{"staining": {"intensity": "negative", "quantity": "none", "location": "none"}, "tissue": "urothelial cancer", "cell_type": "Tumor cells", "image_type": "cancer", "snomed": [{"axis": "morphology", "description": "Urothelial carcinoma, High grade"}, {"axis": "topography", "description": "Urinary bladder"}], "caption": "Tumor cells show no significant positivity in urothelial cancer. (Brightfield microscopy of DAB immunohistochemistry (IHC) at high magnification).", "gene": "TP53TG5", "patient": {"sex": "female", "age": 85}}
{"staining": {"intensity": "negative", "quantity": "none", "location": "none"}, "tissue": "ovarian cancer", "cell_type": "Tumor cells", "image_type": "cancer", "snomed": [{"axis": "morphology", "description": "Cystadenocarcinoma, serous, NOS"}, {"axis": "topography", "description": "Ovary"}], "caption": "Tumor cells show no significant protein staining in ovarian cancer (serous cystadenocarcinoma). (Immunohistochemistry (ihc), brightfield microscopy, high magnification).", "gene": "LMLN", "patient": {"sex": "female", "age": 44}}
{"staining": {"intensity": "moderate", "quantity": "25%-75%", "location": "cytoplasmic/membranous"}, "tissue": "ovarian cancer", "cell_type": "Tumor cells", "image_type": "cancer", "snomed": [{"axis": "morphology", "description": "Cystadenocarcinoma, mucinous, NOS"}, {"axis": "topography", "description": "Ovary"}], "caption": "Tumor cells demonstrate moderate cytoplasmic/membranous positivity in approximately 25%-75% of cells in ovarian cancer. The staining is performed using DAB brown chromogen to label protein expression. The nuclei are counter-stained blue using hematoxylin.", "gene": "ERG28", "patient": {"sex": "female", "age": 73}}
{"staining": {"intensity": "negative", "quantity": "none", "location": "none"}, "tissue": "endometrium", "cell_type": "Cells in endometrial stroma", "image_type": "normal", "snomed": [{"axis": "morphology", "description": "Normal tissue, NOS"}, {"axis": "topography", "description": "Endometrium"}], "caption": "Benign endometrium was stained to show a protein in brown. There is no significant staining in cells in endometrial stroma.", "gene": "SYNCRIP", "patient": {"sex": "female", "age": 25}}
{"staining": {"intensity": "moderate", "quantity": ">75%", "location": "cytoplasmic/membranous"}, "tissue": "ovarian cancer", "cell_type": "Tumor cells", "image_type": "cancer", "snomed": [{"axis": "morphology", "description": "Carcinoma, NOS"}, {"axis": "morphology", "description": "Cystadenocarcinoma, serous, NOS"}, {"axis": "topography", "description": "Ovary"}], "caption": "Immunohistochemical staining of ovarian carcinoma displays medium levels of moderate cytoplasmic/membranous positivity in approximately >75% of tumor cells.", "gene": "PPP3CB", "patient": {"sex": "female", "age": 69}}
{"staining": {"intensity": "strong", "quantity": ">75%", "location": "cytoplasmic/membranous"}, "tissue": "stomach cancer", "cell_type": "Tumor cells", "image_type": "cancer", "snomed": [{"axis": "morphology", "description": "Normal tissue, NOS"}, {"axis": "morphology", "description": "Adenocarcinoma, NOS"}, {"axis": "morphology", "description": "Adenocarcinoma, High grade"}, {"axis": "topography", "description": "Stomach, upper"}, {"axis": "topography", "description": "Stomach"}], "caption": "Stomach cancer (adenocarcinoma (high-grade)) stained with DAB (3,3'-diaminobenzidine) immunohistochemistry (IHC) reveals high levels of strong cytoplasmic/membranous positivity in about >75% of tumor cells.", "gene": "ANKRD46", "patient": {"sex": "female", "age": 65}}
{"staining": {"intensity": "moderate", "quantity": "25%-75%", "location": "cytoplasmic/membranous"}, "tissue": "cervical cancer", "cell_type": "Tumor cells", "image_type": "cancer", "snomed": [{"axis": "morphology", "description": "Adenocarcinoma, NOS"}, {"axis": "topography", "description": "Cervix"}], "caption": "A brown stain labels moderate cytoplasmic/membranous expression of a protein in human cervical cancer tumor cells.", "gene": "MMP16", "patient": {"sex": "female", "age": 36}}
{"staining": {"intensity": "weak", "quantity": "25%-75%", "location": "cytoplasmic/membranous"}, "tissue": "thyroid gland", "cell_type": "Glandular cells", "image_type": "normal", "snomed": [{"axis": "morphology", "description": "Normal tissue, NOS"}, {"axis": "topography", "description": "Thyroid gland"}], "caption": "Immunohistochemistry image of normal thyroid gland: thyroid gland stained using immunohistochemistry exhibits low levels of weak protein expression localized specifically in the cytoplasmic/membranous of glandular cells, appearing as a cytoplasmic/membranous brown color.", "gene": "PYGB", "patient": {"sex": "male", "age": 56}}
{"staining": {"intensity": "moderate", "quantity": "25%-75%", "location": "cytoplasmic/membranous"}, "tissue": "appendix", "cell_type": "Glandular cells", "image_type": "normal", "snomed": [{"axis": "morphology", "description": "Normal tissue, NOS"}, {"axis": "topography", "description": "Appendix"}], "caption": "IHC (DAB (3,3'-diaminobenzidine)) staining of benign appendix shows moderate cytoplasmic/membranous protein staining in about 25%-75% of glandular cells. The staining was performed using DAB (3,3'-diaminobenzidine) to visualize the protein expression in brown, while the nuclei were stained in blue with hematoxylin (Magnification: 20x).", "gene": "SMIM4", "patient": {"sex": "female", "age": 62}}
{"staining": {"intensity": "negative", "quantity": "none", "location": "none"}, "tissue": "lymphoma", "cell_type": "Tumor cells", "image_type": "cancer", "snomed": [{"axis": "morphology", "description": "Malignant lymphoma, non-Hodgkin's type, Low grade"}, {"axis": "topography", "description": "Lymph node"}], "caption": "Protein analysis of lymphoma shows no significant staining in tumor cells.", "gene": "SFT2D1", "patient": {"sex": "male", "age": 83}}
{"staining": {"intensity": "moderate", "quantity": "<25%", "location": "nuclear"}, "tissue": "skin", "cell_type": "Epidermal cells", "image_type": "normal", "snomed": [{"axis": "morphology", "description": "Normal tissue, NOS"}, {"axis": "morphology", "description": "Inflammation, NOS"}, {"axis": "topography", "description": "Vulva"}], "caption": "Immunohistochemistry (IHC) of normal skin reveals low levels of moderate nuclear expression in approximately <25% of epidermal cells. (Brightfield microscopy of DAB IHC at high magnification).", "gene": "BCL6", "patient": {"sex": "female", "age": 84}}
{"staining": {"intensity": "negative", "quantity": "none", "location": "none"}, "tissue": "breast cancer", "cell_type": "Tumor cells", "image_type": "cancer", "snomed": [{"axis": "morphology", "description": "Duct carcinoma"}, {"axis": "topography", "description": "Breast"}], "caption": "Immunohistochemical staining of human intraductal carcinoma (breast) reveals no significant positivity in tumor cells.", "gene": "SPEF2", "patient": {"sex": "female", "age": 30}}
+ + + +
* What you need to do
Of the lines above, extract only those from the line with "cells demonstrate moderate" to the line with "staining of ovarian", both included, exactly as written.

* Response
{"staining": {"intensity": "moderate", "quantity": "25%-75%", "location": "cytoplasmic/membranous"}, "tissue": "ovarian cancer", "cell_type": "Tumor cells", "image_type": "cancer", "snomed": [{"axis": "morphology", "description": "Cystadenocarcinoma, mucinous, NOS"}, {"axis": "topography", "description": "Ovary"}], "caption": "Tumor cells demonstrate moderate cytoplasmic/membranous positivity in approximately 25%-75% of cells in ovarian cancer. The staining is performed using DAB brown chromogen to label protein expression. The nuclei are counter-stained blue using hematoxylin.", "gene": "ERG28", "patient": {"sex": "female", "age": 73}}
{"staining": {"intensity": "negative", "quantity": "none", "location": "none"}, "tissue": "endometrium", "cell_type": "Cells in endometrial stroma", "image_type": "normal", "snomed": [{"axis": "morphology", "description": "Normal tissue, NOS"}, {"axis": "topography", "description": "Endometrium"}], "caption": "Benign endometrium was stained to show a protein in brown. There is no significant staining in cells in endometrial stroma.", "gene": "SYNCRIP", "patient": {"sex": "female", "age": 25}}
{"staining": {"intensity": "moderate", "quantity": ">75%", "location": "cytoplasmic/membranous"}, "tissue": "ovarian cancer", "cell_type": "Tumor cells", "image_type": "cancer", "snomed": [{"axis": "morphology", "description": "Carcinoma, NOS"}, {"axis": "morphology", "description": "Cystadenocarcinoma, serous, NOS"}, {"axis": "topography", "description": "Ovary"}], "caption": "Immunohistochemical staining of ovarian carcinoma displays medium levels of moderate cytoplasmic/membranous positivity in approximately >75% of tumor cells.", "gene": "PPP3CB", "patient": {"sex": "female", "age": 69}}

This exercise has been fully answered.